C'est avec les chauffeurs de taxi que l'on apprend le chinois au début. Les premiers jours on ne parle que trois mots, alors ils ne comprennent rien à ce qu'on raconte, et puis ils ont en général un accent pékinois très fort, très guttural, donc on ne comprend rien non plus. Mais souvent le contact passe bien quand même. Et puis au fur et à mesure que l'on fait des progrès, le contact devient plus riche et on peut avoir des conversations vraiment marrantes. Passé les questions sur la nationalité, l'âge, l'activité, on en vient parfois à aborder des sujets très intéressants.

L'autre jour par exemple on parlait du mode de vie français, des difficultés pour obtenir des prêts, acheter son logement, ce genre de questions qui nous ont fait remarquer que tout de même, d'un bout à l'autre du monde, les gens se posent les mêmes questions. Et nous avons tellement bien discuté qu'à la fin du trajet le chauffeur m'a serré la main, tout content. Et moi aussi j'étais toute contente de cette rencontre sympathique, et je suis arrivée au restaurant japonais toute guillerette.

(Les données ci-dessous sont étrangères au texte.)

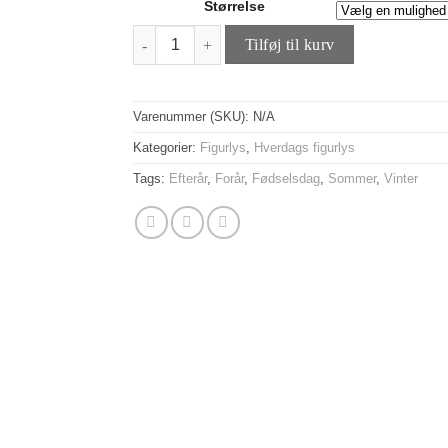
Størrelse
til
Bloklys Hus - Hvid antal
30,00 kr
Tilføj til kurv
Varenummer (SKU):
N/A
Kategorier:
Figurlys
,
Hverdags figurlys
Tags:
Efterår
,
Forår
,
Fødselsdag
,
Sommer
,
Vinter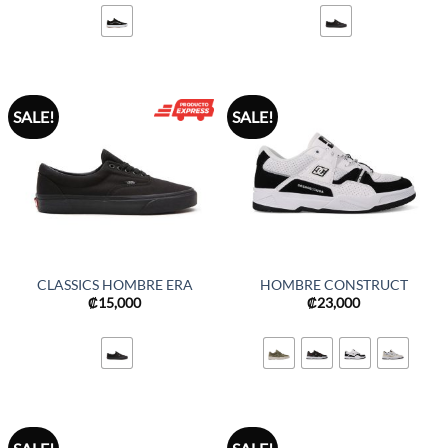
SALE!
SALE!
CLASSICS HOMBRE ERA
HOMBRE CONSTRUCT
₡
15,000
₡
23,000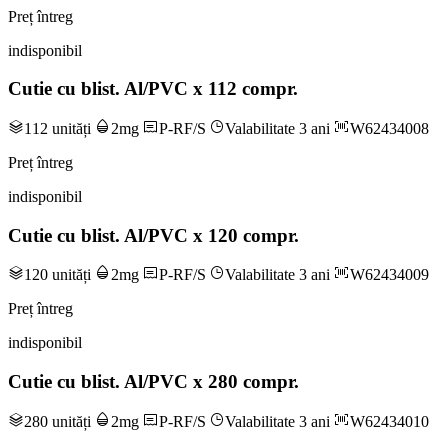
Preț întreg
indisponibil
Cutie cu blist. Al/PVC x 112 compr.
112 unități
2mg
P-RF/S
Valabilitate 3 ani
W62434008
Preț întreg
indisponibil
Cutie cu blist. Al/PVC x 120 compr.
120 unități
2mg
P-RF/S
Valabilitate 3 ani
W62434009
Preț întreg
indisponibil
Cutie cu blist. Al/PVC x 280 compr.
280 unități
2mg
P-RF/S
Valabilitate 3 ani
W62434010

Mais tout cela est différent maintenant. Les JO approchant, le parc entier des voitures est renouvelé. Désormais nous roulons presque tous dans des voitures coréennes, jaunes et mauves ou vertes et jaunes. Elles sont super-confortables, toutes climatisées, elles sentent encore le plastique neuf. Et en plus les tarifs officiels ont été revus à la hausse. Désormais, c'est 2 RMB par kilomètre, quel que soit le véhicule. Alors nous avons tous un peu la nostalgie de nos bons vieux pots de yaourt.

Mais les chauffeurs sont toujours les mêmes, il y en a un qui m'a confirmé qu'on avait récemment troqué sa Xiali contre une coréenne. Il a changé radicalement de conditions de travail du jour au lendemain. Et il ne crace plus, ni ne fume, dans sa voiture. Les temps changent. Mais cela ne l"empêche pas de poser les mêmes questions qu'avant, d'avoir toujours le même accent incompréhensible, et d'être toujours aussi sympathique. J'ai une affection particulière pour les chauffeurs de taxi.